Problem to solve:
Check each line of the entries below for the string "plugin"; copy every line where it appears.

═════ Data to process ═════

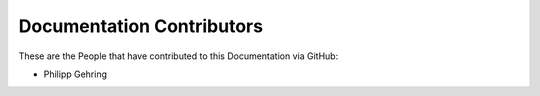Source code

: Documentation Contributors
==========================

These are the People that have contributed to this Documentation via GitHub:

* Philipp Gehring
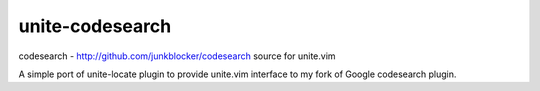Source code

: ================
unite-codesearch
================

codesearch - http://github.com/junkblocker/codesearch source for unite.vim

A simple port of unite-locate plugin to provide unite.vim interface to my fork
of Google codesearch plugin.
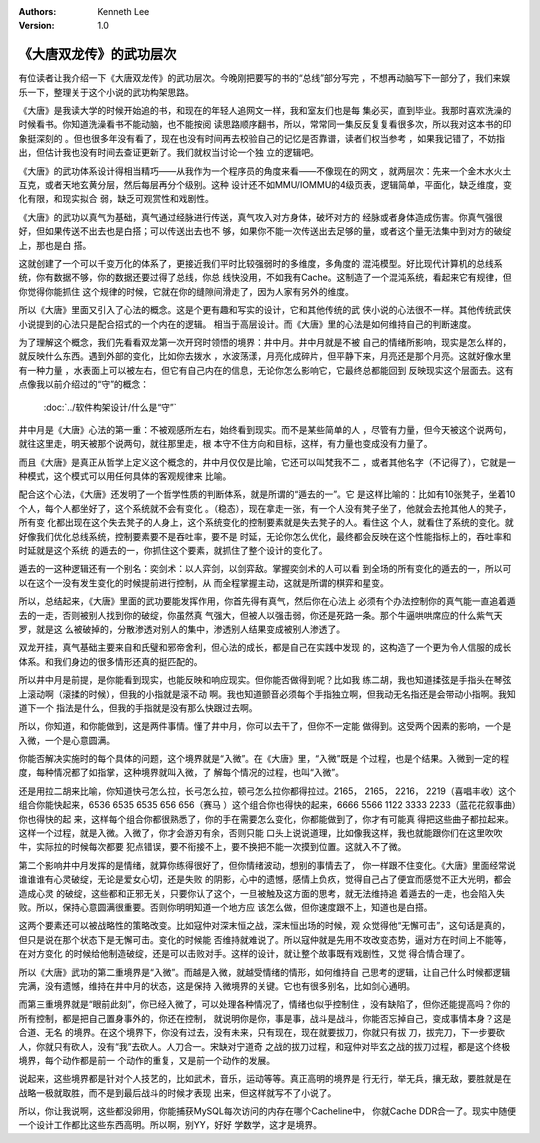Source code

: .. Kenneth Lee 版权所有 2020

:Authors: Kenneth Lee
:Version: 1.0

《大唐双龙传》的武功层次
*************************
有位读者让我介绍一下《大唐双龙传》的武功层次。今晚刚把要写的书的“总线”部分写完
，不想再动脑写下一部分了，我们来娱乐一下，整理关于这个小说的武功构架思路。

《大唐》是我读大学的时候开始追的书，和现在的年轻人追网文一样，我和室友们也是每
集必买，直到毕业。我那时喜欢洗澡的时候看书。你知道洗澡看书不能动脑，也不能按阅
读思路顺序翻书，所以，常常同一集反反复复看很多次，所以我对这本书的印象挺深刻的
。但也很多年没有看了，现在也没有时间再去校验自己的记忆是否靠谱，读者们权当参考
，如果我记错了，不妨指出，但估计我也没有时间去查证更新了。我们就权当讨论一个独
立的逻辑吧。

《大唐》的武功体系设计得相当精巧——从我作为一个程序员的角度来看——不像现在的网文
，就两层次：先来一个金木水火土互克，或者天地玄黄分层，然后每层再分个级别。这种
设计还不如MMU/IOMMU的4级页表，逻辑简单，平面化，缺乏维度，变化有限，和现实拟合
弱，缺乏可观赏性和戏剧性。

《大唐》的武功以真气为基础，真气通过经脉进行传送，真气攻入对方身体，破坏对方的
经脉或者身体造成伤害。你真气强很好，但如果传送不出去也是白搭；可以传送出去也不
够，如果你不能一次传送出去足够的量，或者这个量无法集中到对方的破绽上，那也是白
搭。

这就创建了一个可以千变万化的体系了，更接近我们平时比较强弱时的多维度，多角度的
混沌模型。好比现代计算机的总线系统，你有数据不够，你的数据还要过得了总线，你总
线快没用，不如我有Cache。这制造了一个混沌系统，看起来它有规律，但你觉得你能抓住
这个规律的时候，它就在你的缝隙间滑走了，因为人家有另外的维度。

所以《大唐》里面又引入了心法的概念。这是个更有趣和写实的设计，它和其他传统的武
侠小说的心法很不一样。其他传统武侠小说提到的心法只是配合招式的一个内在的逻辑。
相当于高层设计。而《大唐》里的心法是如何维持自己的判断速度。

为了理解这个概念，我们先看看双龙第一次开窍时领悟的境界：井中月。井中月就是不被
自己的情绪所影响，现实是怎么样的，就反映什么东西。遇到外部的变化，比如你去拨水
，水波荡漾，月亮化成碎片，但平静下来，月亮还是那个月亮。这就好像水里有一种力量
，水表面上可以被左右，但它有自己内在的信息，无论你怎么影响它，它最终总都能回到
反映现实这个层面去。这有点像我以前介绍过的“守”的概念：

        :doc:`../软件构架设计/什么是“守”`

井中月是《大唐》心法的第一重：不被观感所左右，始终看到现实。而不是某些简单的人
，尽管有力量，但今天被这个说两句，就往这里走，明天被那个说两句，就往那里走，根
本守不住方向和目标，这样，有力量也变成没有力量了。

而且《大唐》是真正从哲学上定义这个概念的，井中月仅仅是比喻，它还可以叫梵我不二
，或者其他名字（不记得了），它就是一种模式，这个模式可以用任何具体的客观规律来
比喻。

配合这个心法，《大唐》还发明了一个哲学性质的判断体系，就是所谓的“遁去的一”。它
是这样比喻的：比如有10张凳子，坐着10个人，每个人都坐好了，这个系统就不会有变化
。（稳态），现在拿走一张，有一个人没有凳子坐了，他就会去抢其他人的凳子，所有变
化都出现在这个失去凳子的人身上，这个系统变化的控制要素就是失去凳子的人。看住这
个人，就看住了系统的变化。就好像我们优化总线系统，控制要素要不是吞吐率，要不是
时延，无论你怎么优化，最终都会反映在这个性能指标上的，吞吐率和时延就是这个系统
的遁去的一，你抓住这个要素，就抓住了整个设计的变化了。

遁去的一这种逻辑还有一个别名：奕剑术：以人弈剑，以剑弈敌。掌握奕剑术的人可以看
到全场的所有变化的遁去的一，所以可以在这个一没有发生变化的时候提前进行控制，从
而全程掌握主动，这就是所谓的棋弈和星变。

所以，总结起来，《大唐》里面的武功要能发挥作用，你首先得有真气，然后你在心法上
必须有个办法控制你的真气能一直追着遁去的一走，否则被别人找到你的破绽，你虽然真
气强大，但被人以强击弱，你还是死路一条。那个牛逼哄哄席应的什么紫气天罗，就是这
么被破掉的，分散渗透对别人的集中，渗透别人结果变成被别人渗透了。

双龙开挂，真气基础主要来自和氏璧和邪帝舍利，但心法的成长，都是自己在实践中发现
的，这构造了一个更为令人信服的成长体系。和我们身边的很多情形还真的挺匹配的。

所以井中月是前提，是你能看到现实，也能反映和响应现实。但你能否做得到呢？比如我
练二胡，我也知道揉弦是手指头在琴弦上滚动啊（滚揉的时候），但我的小指就是滚不动
啊。我也知道颤音必须每个手指独立啊，但我动无名指还是会带动小指啊。我知道下一个
指法是什么，但我的手指就是没有那么快跟过去啊。

所以，你知道，和你能做到，这是两件事情。懂了井中月，你可以去干了，但你不一定能
做得到。这受两个因素的影响，一个是入微，一个是心意圆满。

你能否解决实施时的每个具体的问题，这个境界就是“入微”。在《大唐》里，“入微”既是
个过程，也是个结果。入微到一定的程度，每种情况都了如指掌，这种境界就叫入微，了
解每个情况的过程，也叫“入微”。

还是用拉二胡来比喻，你知道快弓怎么拉，长弓怎么拉，顿弓怎么拉你都得拉过。2165，
2165， 2216， 2219（喜唱丰收）这个组合你能快起来，6536 6535 6535 656 656（赛马
）这个组合你也得快的起来，6666 5566 1122 3333 2233（蓝花花叙事曲）你也得快的起
来，这样每个组合你都很熟悉了，你的手在需要怎么变化，你都能做到了，你才有可能真
得把这些曲子都拉起来。这样一个过程，就是入微。入微了，你才会游刃有余，否则只能
口头上说说道理，比如像我这样，我也就能跟你们在这里吹吹牛，实际拉的时候每次都要
犯点错误，要不衔接不上，要不换把不能一次摸到位置。这就入不了微。

第二个影响井中月发挥的是情绪，就算你练得很好了，但你情绪波动，想别的事情去了，
你一样跟不住变化。《大唐》里面经常说谁谁谁有心灵破绽，无论是爱女心切，还是失败
的阴影，心中的遗憾，感情上负疚，觉得自己占了便宜而感觉不正大光明，都会造成心灵
的破绽，这些都和正邪无关，只要你认了这个，一旦被触及这方面的思考，就无法维持追
着遁去的一走，也会陷入失败。所以，保持心意圆满很重要。否则你明明知道一个地方应
该怎么做，但你速度跟不上，知道也是白搭。

这两个要素还可以被战略性的策略改变。比如寇仲对深末恒之战，深末恒出场的时候，观
众觉得他“无懈可击”，这句话是真的，但只是说在那个状态下是无懈可击。变化的时候能
否维持就难说了。所以寇仲就是先用不攻改变态势，逼对方在时间上不能等，在对方变化
的时候给他制造破绽，还是可以击败对手。这样的设计，就让整个故事既有戏剧性，又觉
得合情合理了。

所以《大唐》武功的第二重境界是“入微”。而越是入微，就越受情绪的情形，如何维持自
己思考的逻辑，让自己什么时候都逻辑完满，没有遗憾，维持在井中月的状态，这是保持
入微境界的关键。它也有很多别名，比如剑心通明。

而第三重境界就是“眼前此刻”，你已经入微了，可以处理各种情况了，情绪也似乎控制住
，没有缺陷了，但你还能提高吗？你的所有控制，都是把自己置身事外的，你还在控制，
就说明你是你，事是事，战斗是战斗，你能否忘掉自己，变成事情本身？这是合道、无名
的境界。在这个境界下，你没有过去，没有未来，只有现在，现在就要拔刀，你就只有拔
刀，拔完刀，下一步要砍人，你就只有砍人，没有“我”去砍人。人刀合一。宋缺对宁道奇
之战的拔刀过程，和寇仲对毕玄之战的拔刀过程，都是这个终极境界，每个动作都是前一
个动作的重复，又是前一个动作的发展。

说起来，这些境界都是针对个人技艺的，比如武术，音乐，运动等等。真正高明的境界是
行无行，举无兵，攘无敌，要胜就是在战略一极就取胜，而不是到最后战斗的时候才表现
出来，但这样就写不了小说了。

所以，你让我说啊，这些都没卵用，你能捕获MySQL每次访问的内存在哪个Cacheline中，
你就Cache DDR合一了。现实中随便一个设计工作都比这些东西高明。所以啊，别YY，好好
学数学，这才是境界。
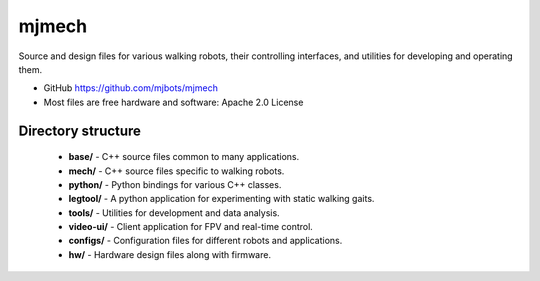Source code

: ======
mjmech
======

Source and design files for various walking robots, their controlling
interfaces, and utilities for developing and operating them.

* GitHub https://github.com/mjbots/mjmech
* Most files are free hardware and software: Apache 2.0 License

Directory structure
===================

 * **base/** - C++ source files common to many applications.
 * **mech/** - C++ source files specific to walking robots.
 * **python/** - Python bindings for various C++ classes.
 * **legtool/** - A python application for experimenting with static
   walking gaits.
 * **tools/** - Utilities for development and data analysis.
 * **video-ui/** - Client application for FPV and real-time control.
 * **configs/** - Configuration files for different robots and applications.
 * **hw/** - Hardware design files along with firmware.
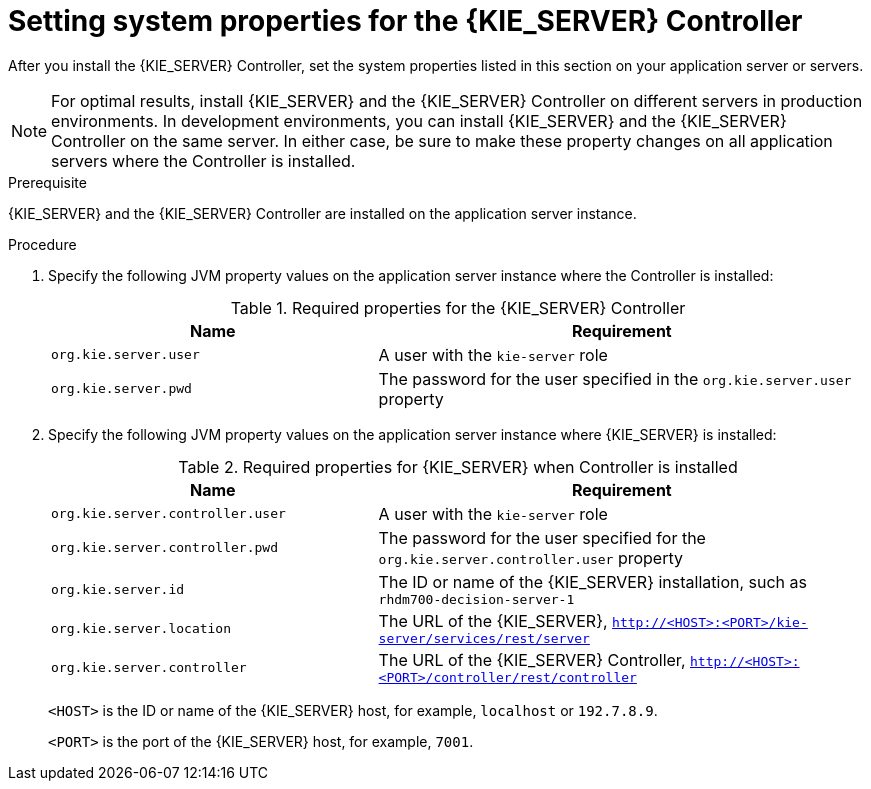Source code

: [id='controller-wls-was-environment-set-proc_{context}']
= Setting system properties for the {KIE_SERVER} Controller

After you install the {KIE_SERVER} Controller, set the system properties listed in this section on your application server or servers.

[NOTE]
====
For optimal results, install {KIE_SERVER} and the {KIE_SERVER} Controller on different servers in production environments. In development environments, you can install {KIE_SERVER} and the {KIE_SERVER} Controller on the same server. In either case, be sure to make these property changes on all application servers where the Controller is installed.
====

.Prerequisite
{KIE_SERVER} and the {KIE_SERVER} Controller are installed on the application server instance.

.Procedure
. Specify the following JVM property values on the application server instance where the Controller is installed:
+
[cols="40,60", options="header"]
.Required properties for the {KIE_SERVER} Controller
|===
|Name
|Requirement

|`org.kie.server.user`
|A user with the `kie-server` role

|`org.kie.server.pwd`
|The password for the user specified in the `org.kie.server.user` property
|===

. Specify the following JVM property values on the application server instance where {KIE_SERVER} is installed:
+
--
[cols="40,60", options="header"]
.Required properties for {KIE_SERVER} when Controller is installed
|===
|Name
|Requirement

|`org.kie.server.controller.user`
|A user with the `kie-server` role

|`org.kie.server.controller.pwd`
|The password for the user specified for the `org.kie.server.controller.user` property

|`org.kie.server.id`
|The ID or name of the {KIE_SERVER} installation, such as `rhdm700-decision-server-1`

|`org.kie.server.location`
|The URL of the {KIE_SERVER}, `http://<HOST>:<PORT>/kie-server/services/rest/server`

|`org.kie.server.controller`
|The URL of the {KIE_SERVER} Controller, `http://<HOST>:<PORT>/controller/rest/controller`
|===

`<HOST>` is the ID or name of the {KIE_SERVER} host, for example, `localhost` or `192.7.8.9`.

`<PORT>` is the port of the {KIE_SERVER} host, for example, `7001`.
--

═════

Response to the task:
A simple port of unite-locate plugin to provide unite.vim interface to my fork
of Google codesearch plugin.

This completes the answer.